Одна голова – хорошо, две – лучше. Товарищ по коровнику, вежливый старичок с синим лагерным номером на руке, внес свое рациональное предложение: будущий урожай отдать в детский сад, дети скормят овощи питомцам живого уголка – морским свинкам и кроликам. Услышав такое, Саша Ривкин только ошалело улыбнулся, а потом сплюнул на цементный пол молочного хозяйства.

– Огород же ведь, – сказал Саша, – мой!

– Не “мой”, а “наш”, – поправил старичок. – У нас все общее, это хорошо и полезно.

– А молоко? – спросил Саша и подбородком повел.

– И молоко, – сказал старичок.

– А вон Зерубавель марки собирает, – не отступил Саша Ривкин, – они что, тоже общие?

– Нет, – сказал старичок. – Совет ветеранов собрался и решил, что марки не общие. Я голосовал против.

– А почему? – захотел понять Саша Ривкин.

– Раньше, – коротко вздохнул старичок, – когда наши люди работали на просушке болот, в перерыв кто-нибудь хотел петь. Петь песню. И тогда вся бригада совещалась и решала, как тут быть. И если хоть один человек был против, никто не пел. Никто. А сейчас молодые люди собирают марки и ни у кого ничего не спрашивают.
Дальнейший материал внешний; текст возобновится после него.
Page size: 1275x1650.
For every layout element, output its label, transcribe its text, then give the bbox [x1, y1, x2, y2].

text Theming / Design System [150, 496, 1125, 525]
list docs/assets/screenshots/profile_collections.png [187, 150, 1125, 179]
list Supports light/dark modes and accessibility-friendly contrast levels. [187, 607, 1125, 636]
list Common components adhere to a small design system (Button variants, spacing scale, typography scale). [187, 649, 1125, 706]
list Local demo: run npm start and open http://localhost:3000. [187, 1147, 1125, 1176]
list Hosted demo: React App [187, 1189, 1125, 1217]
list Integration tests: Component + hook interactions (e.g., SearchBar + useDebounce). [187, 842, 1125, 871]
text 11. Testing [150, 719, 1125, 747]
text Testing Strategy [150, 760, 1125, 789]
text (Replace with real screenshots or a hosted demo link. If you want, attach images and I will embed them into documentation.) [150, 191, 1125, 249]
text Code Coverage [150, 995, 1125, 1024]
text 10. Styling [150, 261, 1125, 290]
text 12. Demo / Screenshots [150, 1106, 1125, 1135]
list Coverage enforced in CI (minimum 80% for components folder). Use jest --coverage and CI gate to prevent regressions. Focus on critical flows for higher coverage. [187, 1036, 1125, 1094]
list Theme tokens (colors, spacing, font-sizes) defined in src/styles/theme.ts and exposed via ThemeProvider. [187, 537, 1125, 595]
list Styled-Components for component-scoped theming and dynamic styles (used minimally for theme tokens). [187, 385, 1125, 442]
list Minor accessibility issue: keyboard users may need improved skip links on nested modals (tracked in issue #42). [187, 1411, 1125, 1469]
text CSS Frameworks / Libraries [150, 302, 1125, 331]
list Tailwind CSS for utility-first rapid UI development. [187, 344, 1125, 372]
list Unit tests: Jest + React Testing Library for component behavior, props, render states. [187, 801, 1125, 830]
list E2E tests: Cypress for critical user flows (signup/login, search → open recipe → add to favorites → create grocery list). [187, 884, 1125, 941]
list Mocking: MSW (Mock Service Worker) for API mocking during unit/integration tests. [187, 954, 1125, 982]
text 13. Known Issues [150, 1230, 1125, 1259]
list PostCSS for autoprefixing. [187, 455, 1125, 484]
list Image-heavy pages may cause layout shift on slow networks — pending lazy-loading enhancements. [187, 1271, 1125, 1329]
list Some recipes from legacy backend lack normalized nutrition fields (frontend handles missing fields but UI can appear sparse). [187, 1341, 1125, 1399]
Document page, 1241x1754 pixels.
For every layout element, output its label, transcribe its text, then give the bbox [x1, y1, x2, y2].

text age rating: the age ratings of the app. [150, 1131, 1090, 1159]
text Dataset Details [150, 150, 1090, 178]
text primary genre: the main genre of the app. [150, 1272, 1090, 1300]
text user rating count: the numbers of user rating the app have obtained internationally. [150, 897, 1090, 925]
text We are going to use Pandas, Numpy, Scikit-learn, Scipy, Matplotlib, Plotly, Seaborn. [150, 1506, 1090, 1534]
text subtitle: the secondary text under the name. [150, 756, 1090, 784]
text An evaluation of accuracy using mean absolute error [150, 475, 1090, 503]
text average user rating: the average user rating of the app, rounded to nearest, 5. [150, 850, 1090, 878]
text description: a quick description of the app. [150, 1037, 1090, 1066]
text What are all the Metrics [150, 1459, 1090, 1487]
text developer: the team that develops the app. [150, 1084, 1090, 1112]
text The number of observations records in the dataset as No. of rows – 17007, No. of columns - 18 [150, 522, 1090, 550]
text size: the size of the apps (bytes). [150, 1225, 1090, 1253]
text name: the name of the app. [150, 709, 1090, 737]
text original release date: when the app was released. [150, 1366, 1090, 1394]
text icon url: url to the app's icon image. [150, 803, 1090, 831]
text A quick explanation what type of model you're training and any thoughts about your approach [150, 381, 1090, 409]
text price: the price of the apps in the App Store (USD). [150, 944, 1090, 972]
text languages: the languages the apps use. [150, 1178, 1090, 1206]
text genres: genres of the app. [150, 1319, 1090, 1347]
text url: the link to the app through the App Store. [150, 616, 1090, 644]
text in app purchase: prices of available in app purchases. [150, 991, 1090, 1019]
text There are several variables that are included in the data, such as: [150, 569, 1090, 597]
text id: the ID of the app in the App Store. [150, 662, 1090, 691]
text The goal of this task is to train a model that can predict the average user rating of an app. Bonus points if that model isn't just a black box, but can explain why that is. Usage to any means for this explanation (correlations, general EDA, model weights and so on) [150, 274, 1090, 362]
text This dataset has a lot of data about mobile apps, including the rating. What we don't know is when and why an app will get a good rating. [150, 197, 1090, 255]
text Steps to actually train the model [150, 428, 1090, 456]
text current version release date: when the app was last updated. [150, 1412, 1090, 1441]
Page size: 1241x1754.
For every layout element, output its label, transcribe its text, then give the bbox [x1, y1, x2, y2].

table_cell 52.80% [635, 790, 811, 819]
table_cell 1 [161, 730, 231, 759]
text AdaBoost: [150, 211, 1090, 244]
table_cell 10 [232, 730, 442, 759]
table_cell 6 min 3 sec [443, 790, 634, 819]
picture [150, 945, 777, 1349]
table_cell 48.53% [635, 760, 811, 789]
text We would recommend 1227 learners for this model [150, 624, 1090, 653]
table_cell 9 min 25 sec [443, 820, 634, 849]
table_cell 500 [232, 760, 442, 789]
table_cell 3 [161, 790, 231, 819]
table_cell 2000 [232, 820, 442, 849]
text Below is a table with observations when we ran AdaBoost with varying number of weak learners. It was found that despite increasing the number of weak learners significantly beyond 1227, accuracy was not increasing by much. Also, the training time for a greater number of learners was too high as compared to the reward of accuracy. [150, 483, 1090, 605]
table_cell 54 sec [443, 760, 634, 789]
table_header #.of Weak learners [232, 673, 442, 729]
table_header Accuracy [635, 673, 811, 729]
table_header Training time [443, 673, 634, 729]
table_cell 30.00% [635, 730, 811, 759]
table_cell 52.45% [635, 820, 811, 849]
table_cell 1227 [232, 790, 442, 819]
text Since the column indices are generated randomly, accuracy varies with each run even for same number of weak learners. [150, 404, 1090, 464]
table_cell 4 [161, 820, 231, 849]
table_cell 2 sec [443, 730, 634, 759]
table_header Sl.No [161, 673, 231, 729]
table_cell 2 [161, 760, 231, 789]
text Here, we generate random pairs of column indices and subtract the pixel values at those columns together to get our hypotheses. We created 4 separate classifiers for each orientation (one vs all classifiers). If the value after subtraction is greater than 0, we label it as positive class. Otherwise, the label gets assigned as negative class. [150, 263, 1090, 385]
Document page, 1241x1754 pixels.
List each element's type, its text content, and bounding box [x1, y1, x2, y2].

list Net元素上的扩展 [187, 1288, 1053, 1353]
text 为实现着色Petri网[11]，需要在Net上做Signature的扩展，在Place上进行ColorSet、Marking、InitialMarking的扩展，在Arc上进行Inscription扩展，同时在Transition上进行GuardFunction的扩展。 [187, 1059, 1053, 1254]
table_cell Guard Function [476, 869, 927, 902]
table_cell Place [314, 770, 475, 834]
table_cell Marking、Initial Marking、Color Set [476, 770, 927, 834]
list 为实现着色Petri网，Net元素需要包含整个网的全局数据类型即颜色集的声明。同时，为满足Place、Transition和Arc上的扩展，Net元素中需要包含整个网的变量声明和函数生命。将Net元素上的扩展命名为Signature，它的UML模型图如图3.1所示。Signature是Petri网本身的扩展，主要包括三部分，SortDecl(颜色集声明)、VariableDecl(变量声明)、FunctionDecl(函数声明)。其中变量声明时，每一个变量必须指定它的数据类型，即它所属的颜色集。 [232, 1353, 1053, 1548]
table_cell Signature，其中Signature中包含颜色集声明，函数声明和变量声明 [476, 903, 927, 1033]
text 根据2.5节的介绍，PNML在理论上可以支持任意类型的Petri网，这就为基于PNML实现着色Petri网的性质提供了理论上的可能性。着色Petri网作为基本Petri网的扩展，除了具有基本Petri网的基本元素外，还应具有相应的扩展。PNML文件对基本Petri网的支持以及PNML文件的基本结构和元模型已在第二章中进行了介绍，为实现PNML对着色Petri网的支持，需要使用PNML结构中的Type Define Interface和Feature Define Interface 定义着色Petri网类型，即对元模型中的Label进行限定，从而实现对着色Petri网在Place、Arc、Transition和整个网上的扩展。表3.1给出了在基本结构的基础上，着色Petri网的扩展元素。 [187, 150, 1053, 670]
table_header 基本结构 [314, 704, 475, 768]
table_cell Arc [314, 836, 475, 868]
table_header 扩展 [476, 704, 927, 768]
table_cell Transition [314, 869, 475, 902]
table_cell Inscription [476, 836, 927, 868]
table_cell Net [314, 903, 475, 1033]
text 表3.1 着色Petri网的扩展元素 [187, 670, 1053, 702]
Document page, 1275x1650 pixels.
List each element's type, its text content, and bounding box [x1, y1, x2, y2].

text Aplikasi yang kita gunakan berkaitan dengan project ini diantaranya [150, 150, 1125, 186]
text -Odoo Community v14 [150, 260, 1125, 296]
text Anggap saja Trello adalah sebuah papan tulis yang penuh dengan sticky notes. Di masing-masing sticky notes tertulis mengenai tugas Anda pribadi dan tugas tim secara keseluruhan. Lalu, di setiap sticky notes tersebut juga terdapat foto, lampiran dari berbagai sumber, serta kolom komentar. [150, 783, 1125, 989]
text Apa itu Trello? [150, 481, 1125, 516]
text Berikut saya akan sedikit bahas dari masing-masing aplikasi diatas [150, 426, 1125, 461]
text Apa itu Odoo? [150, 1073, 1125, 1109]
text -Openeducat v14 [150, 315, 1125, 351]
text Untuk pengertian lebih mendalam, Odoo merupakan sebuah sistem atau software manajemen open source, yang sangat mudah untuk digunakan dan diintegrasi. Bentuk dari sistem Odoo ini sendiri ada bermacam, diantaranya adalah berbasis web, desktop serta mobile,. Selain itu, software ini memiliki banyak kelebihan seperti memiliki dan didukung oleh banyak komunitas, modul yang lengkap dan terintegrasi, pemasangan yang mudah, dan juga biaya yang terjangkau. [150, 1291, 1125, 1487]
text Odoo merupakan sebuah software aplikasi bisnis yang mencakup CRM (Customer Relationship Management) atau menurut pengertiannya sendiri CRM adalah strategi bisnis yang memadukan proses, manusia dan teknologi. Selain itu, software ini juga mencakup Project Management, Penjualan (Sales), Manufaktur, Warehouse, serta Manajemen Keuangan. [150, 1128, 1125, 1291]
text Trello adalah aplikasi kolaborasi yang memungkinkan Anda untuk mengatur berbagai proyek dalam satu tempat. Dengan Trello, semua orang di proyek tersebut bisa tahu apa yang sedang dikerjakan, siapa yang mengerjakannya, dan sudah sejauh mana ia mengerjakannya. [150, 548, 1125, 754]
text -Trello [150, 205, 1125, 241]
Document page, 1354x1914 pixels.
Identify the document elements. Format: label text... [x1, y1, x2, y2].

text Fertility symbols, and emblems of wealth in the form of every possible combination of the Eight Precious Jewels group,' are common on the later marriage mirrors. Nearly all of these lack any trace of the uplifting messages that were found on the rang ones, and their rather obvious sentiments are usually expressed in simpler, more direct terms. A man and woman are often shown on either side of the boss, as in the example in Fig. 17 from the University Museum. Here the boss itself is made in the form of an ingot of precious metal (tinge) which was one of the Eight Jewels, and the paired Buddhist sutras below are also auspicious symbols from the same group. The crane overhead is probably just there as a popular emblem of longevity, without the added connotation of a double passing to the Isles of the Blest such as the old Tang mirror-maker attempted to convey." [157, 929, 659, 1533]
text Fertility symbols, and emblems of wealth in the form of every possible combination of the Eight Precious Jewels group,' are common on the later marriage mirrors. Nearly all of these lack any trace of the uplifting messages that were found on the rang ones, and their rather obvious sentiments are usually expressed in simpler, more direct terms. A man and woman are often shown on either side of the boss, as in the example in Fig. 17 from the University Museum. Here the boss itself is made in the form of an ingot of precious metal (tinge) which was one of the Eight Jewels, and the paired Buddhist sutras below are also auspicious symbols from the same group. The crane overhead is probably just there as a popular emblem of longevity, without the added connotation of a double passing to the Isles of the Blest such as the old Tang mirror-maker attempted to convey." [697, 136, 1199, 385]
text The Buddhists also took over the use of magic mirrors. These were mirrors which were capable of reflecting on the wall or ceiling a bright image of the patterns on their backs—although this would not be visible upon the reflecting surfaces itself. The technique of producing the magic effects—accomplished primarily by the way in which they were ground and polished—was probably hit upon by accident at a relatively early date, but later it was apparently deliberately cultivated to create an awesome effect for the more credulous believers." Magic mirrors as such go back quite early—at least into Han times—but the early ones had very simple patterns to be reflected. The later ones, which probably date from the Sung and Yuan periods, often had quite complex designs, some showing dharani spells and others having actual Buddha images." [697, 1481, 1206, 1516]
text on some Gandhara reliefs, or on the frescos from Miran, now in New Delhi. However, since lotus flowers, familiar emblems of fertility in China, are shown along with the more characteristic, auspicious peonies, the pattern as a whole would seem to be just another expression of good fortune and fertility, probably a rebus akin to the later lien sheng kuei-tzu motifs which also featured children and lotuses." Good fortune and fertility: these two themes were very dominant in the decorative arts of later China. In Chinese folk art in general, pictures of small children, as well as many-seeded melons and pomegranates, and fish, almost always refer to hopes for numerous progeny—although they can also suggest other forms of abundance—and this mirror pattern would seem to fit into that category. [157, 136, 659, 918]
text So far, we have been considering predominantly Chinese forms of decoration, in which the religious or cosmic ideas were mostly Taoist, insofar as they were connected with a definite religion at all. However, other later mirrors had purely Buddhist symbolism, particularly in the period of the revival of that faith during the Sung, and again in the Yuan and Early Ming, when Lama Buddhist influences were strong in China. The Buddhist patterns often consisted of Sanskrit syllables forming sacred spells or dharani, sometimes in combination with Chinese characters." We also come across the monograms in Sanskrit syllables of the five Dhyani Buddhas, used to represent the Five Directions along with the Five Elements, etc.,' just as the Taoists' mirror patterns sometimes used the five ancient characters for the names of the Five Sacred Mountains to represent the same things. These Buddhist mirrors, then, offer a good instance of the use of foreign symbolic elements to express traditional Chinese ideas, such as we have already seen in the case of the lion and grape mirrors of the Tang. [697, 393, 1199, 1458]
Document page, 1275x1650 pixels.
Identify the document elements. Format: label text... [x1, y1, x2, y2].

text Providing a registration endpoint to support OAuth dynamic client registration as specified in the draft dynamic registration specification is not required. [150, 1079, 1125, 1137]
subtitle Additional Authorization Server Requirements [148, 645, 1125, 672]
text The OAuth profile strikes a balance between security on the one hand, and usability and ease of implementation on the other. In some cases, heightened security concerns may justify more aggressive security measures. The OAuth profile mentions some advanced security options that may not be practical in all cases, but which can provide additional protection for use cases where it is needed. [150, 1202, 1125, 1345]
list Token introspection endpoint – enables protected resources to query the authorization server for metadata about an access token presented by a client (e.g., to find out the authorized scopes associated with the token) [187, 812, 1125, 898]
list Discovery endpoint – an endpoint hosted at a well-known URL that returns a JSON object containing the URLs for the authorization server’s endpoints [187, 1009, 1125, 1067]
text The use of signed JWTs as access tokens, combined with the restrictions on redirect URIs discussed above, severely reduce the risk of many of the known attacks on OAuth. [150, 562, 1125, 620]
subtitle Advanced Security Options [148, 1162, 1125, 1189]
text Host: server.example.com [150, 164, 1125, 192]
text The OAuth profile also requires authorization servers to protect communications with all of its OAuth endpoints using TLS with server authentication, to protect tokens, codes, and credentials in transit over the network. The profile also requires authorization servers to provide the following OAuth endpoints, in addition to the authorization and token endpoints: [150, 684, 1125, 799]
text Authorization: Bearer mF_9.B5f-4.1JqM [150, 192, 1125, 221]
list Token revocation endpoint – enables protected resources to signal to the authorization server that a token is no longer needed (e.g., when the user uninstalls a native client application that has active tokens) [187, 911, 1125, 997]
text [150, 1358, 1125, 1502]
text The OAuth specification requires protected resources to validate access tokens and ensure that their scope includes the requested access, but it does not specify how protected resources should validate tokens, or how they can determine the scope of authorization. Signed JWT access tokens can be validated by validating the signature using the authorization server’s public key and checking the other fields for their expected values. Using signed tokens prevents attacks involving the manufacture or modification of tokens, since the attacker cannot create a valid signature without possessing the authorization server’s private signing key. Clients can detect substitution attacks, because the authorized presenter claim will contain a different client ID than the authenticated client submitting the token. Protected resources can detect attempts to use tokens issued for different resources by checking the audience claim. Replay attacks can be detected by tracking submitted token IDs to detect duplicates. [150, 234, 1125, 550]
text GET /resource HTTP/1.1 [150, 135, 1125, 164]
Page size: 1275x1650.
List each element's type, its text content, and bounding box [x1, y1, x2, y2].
Новые времена пришли!

– А огород? – с надеждой спросил Саша. – Там же всего три грядки!

– Ну и что ж! – твердо сказал старичок. – Земля все равно общая.

– А душа? – снова спросил Саша Ривкин.

– Души нет, – сказал старичок. – Только сердце. – И руками развел виновато.

Тут было над чем задуматься. Как это – нет души! А что ж тогда тянет и ноет с левой стороны, когда сердце у человека совершенно здоровое? Это в Электроуглях в заводском клубе лекции читали, что, поскольку Бога нет – а это раз и навсегда доказано спутниками, – то и души тоже нет никакой, и точка. И вот вам, пожалуйста, нате – под Армагеддоном открывается такая же жеребятина! Но Саша Ривкин не стал обижаться на нумерованного старичка, а только взял его на заметку.

Дикое мнение старичка, собственно говоря, имело право на существование; Саша готов был это признать. А вот путать “мое” с “нашим” он не согласился бы ни при какой погоде – хотя бы потому, что такая путаница преследовала его все годы жизни в Электроуглях и прямиком вела к нищете и советской околесице. Последний работяга из заводской котельной, распивая с приятелями ворованный технический спирт, насмешливо ссылался на то, что “завод-то – наш, народный!”, а значит, можно красть все, что плохо лежит, и тем самым переводить тот же спирт для протирки механизмов из размытого разряда “наш” в куда более понятный и приятный разряд “мой”. Так и со здешней крохотной деляночкой. Украсть, что ли, надо эти три грядки для того, чтобы сказать с радостным сердцем: “Вот мой огород!” Но это же глупо и ведет в жизненный тупик.

Сопротивляясь глупости, Саша Ривкин твердил и повторял при всякой возможности “Мой огород” и ударение упрямо ставил на “мой”. Кибуцники, слушая его, пожимали плечами и смущенно ухмылялись, как при встрече с тихо свихнувшимся человеком. Приглашенный в конце концов на Совет ветеранов, он, волнуясь, сбивчиво повел рассказ о котельщике, распивавшем с приятелями общественный спирт и о несомненном вреде путаницы для социального здоровья. Ветераны ничего толком не поняли из того рассказа и вынесли единогласное решение: обсуждаемый Саша Ривкин страдает сильным индивидуалистическим уклоном и не подходит для условий коммунальной жизни. Всё.